■ ページ本文:
================
1998年にキム・ウィークと再婚するが、ブロンソンはアルツハイマー病を発症。病との闘いの末、2003年8月30日に肺炎で死去。 享年81。
[編集] 日本でのブロンソン
[編集] マンダム
日本では大林宣彦演出の化粧品マンダムのテレビCMに出演し、男性向け化粧品にふさわしい男臭いムードで一世を風靡した。撮影費は2000万円、ブロンソンへのギャラは3万ドルであった。
アリゾナの砂丘とハリウッドのスタジオで撮影が行われた。ブロンソンは「私の初主演映画だ」といい出演を快諾。泥水をかぶる場面も「これがアリゾナにお水さ」と嘯いたという。CM中、ブロンソンは荒野を馬で駆け、カウボーイハットで河の水を汲み頭から浴びる。そして一言発する「うーんマンダム」。このセリフは日本中で大流行し、化粧品に縁のない幼い子供まで真似をするほどだった。当時ヒットしたCMソングは「男の世界(歌 : JERRY WALLACE)」。商品とCMの大ヒットから、メーカーの丹頂が社名をマンダムに変えたことはあまりにも有名。海外映画スターのCM起用の先駆けともなった。マンダムは後に彼の葬儀に献花を贈っている。
[編集] 吹き替え
大塚周夫がブロンソン作品の吹き替えの声を自ら売り込み、合わない場合は使わなくて良いと言うことで吹き替えが行われた。実際に朴訥な役柄など声が馴染み、その後ほとんどのブロンソン作品の吹き替えを担当することになった。大塚曰く、「ブロンソンには独特の間合いがある」とのことで、吹き替えを担当する役者にとっては非常に難しい存在であったという。そうした所以か、一時期、ジャン・ギャバンの死去に伴い、活動を縮小せざるを得なかった森山周一郎が担当した折は、ブロンソンをこなしたということで再び森山に脚光があてられ、後の大ヒットドラマ『刑事コジャック』に抜擢されるきっかけとなったほどである。
[編集] 「ブロンソンズ」
映画界、マスコミ界に隠れたファンが存在する。1994年にはブロンソンの持つ男気に憧れた漫画家のみうらじゅんと俳優の田口トモロヲがユニット「ブロンソンズ」を結成、雑誌『STUDIO VOICE』で『ブロンソンに聞け』という連載を持ち、その後、連載をまとめた『男気人生・ブロンソンならこう言うね』を上梓した。その中で使われた「ブロンソン汁」という言葉が一部の熱狂的なファンの中で頻繁に使われた。テレビ東京のブロンソン特集番組の際も登場した。
[編集] その他
その強烈な存在感から、多くの漫画家の作品にも登場し、手塚治虫の『ブラック・ジャック』などでもそのパロディキャラクターが登場する。また、『サザエさん』のように本人そのものが漫画のネタとなったエピソードもある。ほかにも『北斗の拳』の原作者である武論尊は彼に由来する。
アニメ映画『劇場版クレヨンしんちゃん嵐を呼ぶ!夕陽のカスカベボーイズ』は西部劇へのオマージュ作品で、劇中に『荒野の七人』出演時のユル・ブリンナー等と共にブロンソンも登場するが、声の配役で『荒野の七人』テレビ放送当時に日本語吹替えを行った小林修や大塚らがあらためて起用され、マニアを喜ばせた。
[編集] 親日派
ブロンソン自身は、第二次世界大戦中は陸軍航空隊に所属していたため、B29爆撃機の機銃手として東京大空襲に参加した過去を持っているが、反日感情はなく、来日してCM撮影に参加した折は、大スターらしからぬ非常に人間的で暖かい気配りを行い、日本のスタッフを感激させたほどである。また、晩年も日本のテレビ番組が取材に来た際も、日本のファンを気遣い、自身の病身をさらすことでイメージを損なうとしてあえて取材を断るほどであった。
================
■ 提供データ:
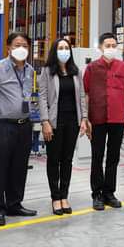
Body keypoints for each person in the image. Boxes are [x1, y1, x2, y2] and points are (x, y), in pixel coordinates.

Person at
================
■ 演習問題:
**A.** ブロンソンに関するページ本文から、「映画界、マスコミ界に隠れたフ」で始まり「起用され、マニアを喜ばせた。」までの部分をそのまま抜き出してください。
**B.** ブロンソンに関するページ本文によると、マンダムのテレビCMでブロンソンに支払われたギャラはいくらでしたか。
**C.** ブロンソンに関するページ本文の最後の文に続けて、文章を書き継いでください。

■ 想定解答:
**A.**
映画界、マスコミ界に隠れたファンが存在する。1994年にはブロンソンの持つ男気に憧れた漫画家のみうらじゅんと俳優の田口トモロヲがユニット「ブロンソンズ」を結成、雑誌『STUDIO VOICE』で『ブロンソンに聞け』という連載を持ち、その後、連載をまとめた『男気人生・ブロンソンならこう言うね』を上梓した。その中で使われた「ブロンソン汁」という言葉が一部の熱狂的なファンの中で頻繁に使われた。テレビ東京のブロンソン特集番組の際も登場した。
[編集] その他
その強烈な存在感から、多くの漫画家の作品にも登場し、手塚治虫の『ブラック・ジャック』などでもそのパロディキャラクターが登場する。また、『サザエさん』のように本人そのものが漫画のネタとなったエピソードもある。ほかにも『北斗の拳』の原作者である武論尊は彼に由来する。
アニメ映画『劇場版クレヨンしんちゃん嵐を呼ぶ!夕陽のカスカベボーイズ』は西部劇へのオマージュ作品で、劇中に『荒野の七人』出演時のユル・ブリンナー等と共にブロンソンも登場するが、声の配役で『荒野の七人』テレビ放送当時に日本語吹替えを行った小林修や大塚らがあらためて起用され、マニアを喜ばせた。

**B.** 3万ドル

**C.**
[編集] 主な出演作
- 『赤い空』 - The People Against O'Hara (1951)
- The Mob (1951)
- The Marrying Kind (1952)
- My Six Convicts (1952)
- Pat and Mike (1952)
- Battle Zone (1952)
- 『肉の蝋人形』 - House of Wax (1953)
- Crime Wave (1954)
- Apache (1954)
- 『ヴェラクルス』Vera Cruz (1954)
- Jubal (1956)
- 『荒野の七人』 - The Magnificent Seven (1960)
- Master of the World (1961)
- X-15 (1961)
- Kid Galahad (1962)
- 『大脱走』 - The Great Escape (1963)
- 『バルジ大作戦』 - Battle of the Bulge (1965)
- This Property Is Condemned (1966)
- 『特攻大作戦』The Dirty Dozen (1967)
- Honor Among Thieves (1968)
- 『ウエスタン』Once Upon a Time in the West (1968)
- 『さらば友よ』Farewell, Friend (1968)
- Lola (1969)
- The Family (1970)
- 『雨の訪問者』Rider On the Rain (1970)
- 『夜の訪問者』Cold Sweat (1970)
- 『レッドサン』Red Sun (1971)
- 『メカニック』The Mechanic (1972)
- 『チャトズ・ランド』Chato's Land (1972)
- Chino (1974)
- 『マジェステック』Mr. Majestyk (1974)
- 『狼よさらば』』Death Wish (1974)
- 『ブレイクアウト』Breakout (1975)
- 『ストリートファイター』Hard Times (1975)
- 『セントアイブス』St. Ives (1976)
- 『特攻サンダーボルト作戦』Raid On Entebbe (1976年)
- 『テレフォン』Telefon (1977)
- 『ボーダーライン』Borderline (1980)*テレビタイトル『マッドギャリソン』
- 『デスハント』Death Hunt (1981)
- 『ロサンゼルス』 - Death Wish II (1982)
- 『スーパーマグナム』Death Wish 3 (1985)
- 『バトルガンMー16』Death Wish 4: The Crackdown (1987)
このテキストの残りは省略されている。